2025: The Year Building With GenAI's Gets Boring
The future of GenAI's is dull, workaday usefulness. For the application builder, they are a tool like any other.
You need to persist data? Use a database. You need a low-latency cache? Use a key-value store. As we work our way through the hype cycle, the boring, workaday uses for GenAI's will emerge.
The ones I'm most interested in are not user-facing. Putting an LLM in front of a user is inherently risky. User-facing GenAI's can leak IP, embarrass companies, and upset users. Chatbots are a minefield.
But GenAI's in the application backend? Much simpler. Let's take a look at a few of the boring, workaday use cases they make a lot easier.
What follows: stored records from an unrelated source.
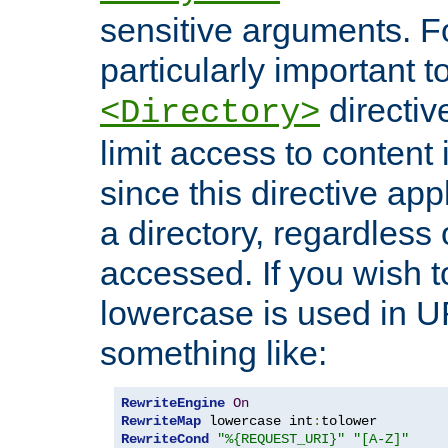
sensitive arguments. For
particularly important t
directiv
<Directory>
limit access to content 
since this directive app
a directory, regardless o
accessed. If you wish t
lowercase is used in 
something like:
RewriteEngine
On
RewriteMap
 lowercase int
:
RewriteCond
"%{REQUEST_URI}"
"[A-Z]"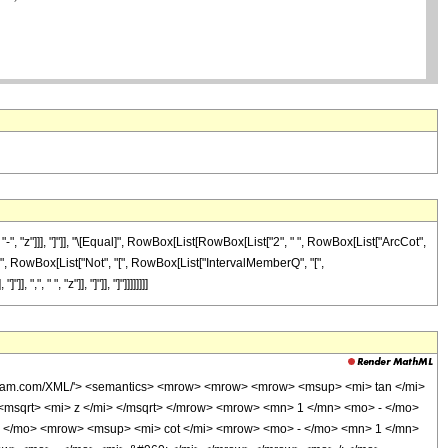
"z"]]], "]"]], "\[Equal]", RowBox[List[RowBox[List["2", " ", RowBox[List["ArcCot",
\[And]", RowBox[List["Not", "[", RowBox[List["IntervalMemberQ", "[",
", " ", "z"]], "]"]], "]"]]]]]]]]
olfram.com/XML/'> <semantics> <mrow> <mrow> <mrow> <msup> <mi> tan </mi>
msqrt> <mi> z </mi> </msqrt> </mrow> <mrow> <mn> 1 </mn> <mo> - </mo>
 </mo> <mrow> <msup> <mi> cot </mi> <mrow> <mo> - </mo> <mn> 1 </mn>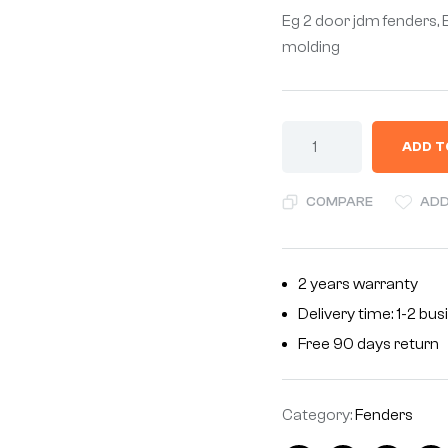
Eg 2 door jdm fenders,
molding
ADD T
COMPARE
ADD
2 years warranty
Delivery time: 1-2 bu
Free 90 days return
Category:
Fenders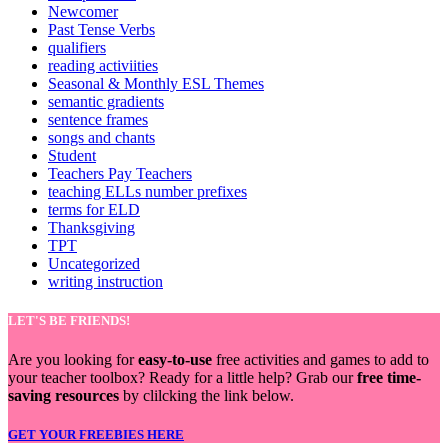
Newcomer
Past Tense Verbs
qualifiers
reading activiities
Seasonal & Monthly ESL Themes
semantic gradients
sentence frames
songs and chants
Student
Teachers Pay Teachers
teaching ELLs number prefixes
terms for ELD
Thanksgiving
TPT
Uncategorized
writing instruction
LET'S BE FRIENDS!
Are you looking for
easy-to-use
free activities and games to add to
your teacher toolbox? Ready for a little help? Grab our
free time-
saving resources
by clilcking the link below.
GET YOUR FREEBIES HERE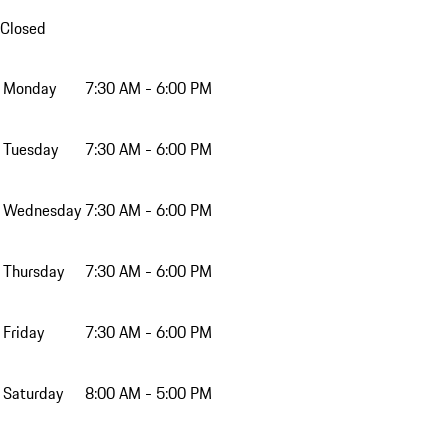
Closed
Monday
7:30 AM - 6:00 PM
Tuesday
7:30 AM - 6:00 PM
Wednesday
7:30 AM - 6:00 PM
Thursday
7:30 AM - 6:00 PM
Friday
7:30 AM - 6:00 PM
Saturday
8:00 AM - 5:00 PM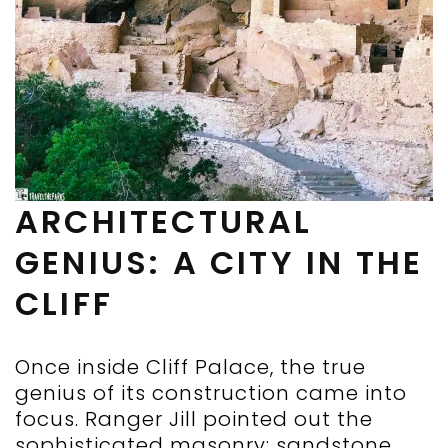
ARCHITECTURAL
GENIUS: A CITY IN THE
CLIFF
Once inside Cliff Palace, the true
genius of its construction came into
focus. Ranger Jill pointed out the
sophisticated masonry: sandstone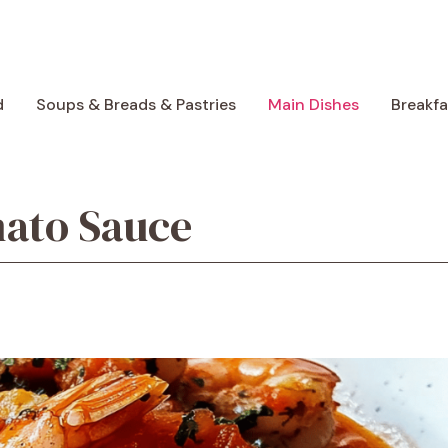
d
Soups & Breads & Pastries
Main Dishes
Breakf
mato Sauce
Data Extraction, OCR, and Format Conversion
GenAI's are great at extracting structured data from unstructured sources: PDFs, images, audio, transcripts, you name it. They can pull out the data you need and put it in a format you can use.
This can be a godsend to companies with a lot of legacy data. They can use GenAI's to extract data from old documents and put it in a format they can use.
It's hard to overrate how valuable this is.
Summarization
Not only can GenAI's extract data, they can summarize it. This can be useful for quickly understanding the contents of a document or for creating a TL;DR for a user.
This has all sorts of app implications: creating SEO summaries, titling or describing documents, or even creating a summary of a user's activity. This ends up being extremely useful for displaying just the right amount of descriptive text in your app.
Translation
Most LLMs are multilingual. This makes them fantastic for just-in-time translation tasks.
My wife is a translator, and I've been known to get snobby over bad translations. So, of course, if you want a native translation, you should hire a human. But for quickly understanding the intent of a document, GenAI's are fantastic.
Search & Recommendations
Search and recommendation systems are much easier to build with GenAI's. Embeddings APIs can be used to build vectors that can be attached to items in your database. These vectors can be compared to search queries to match based on the most relevant data.
This makes building search and recommendation systems much easier. You can build a search system that can understand the meaning of a query, rather than just matching keywords.
GenAI's can even re-rank the results based on perceived relevance—another tricky problem that just got easier.
GenAI Behind the Curtain
Every use case I've described here largely hides AI behind the scenes. No sparkle emojis. No ".ai" in the domain name.
These are the cases I'm excited for as we climb the slope of enlightenment—the boring, workaday uses for GenAI's. The ones that make your app better without your users even knowing.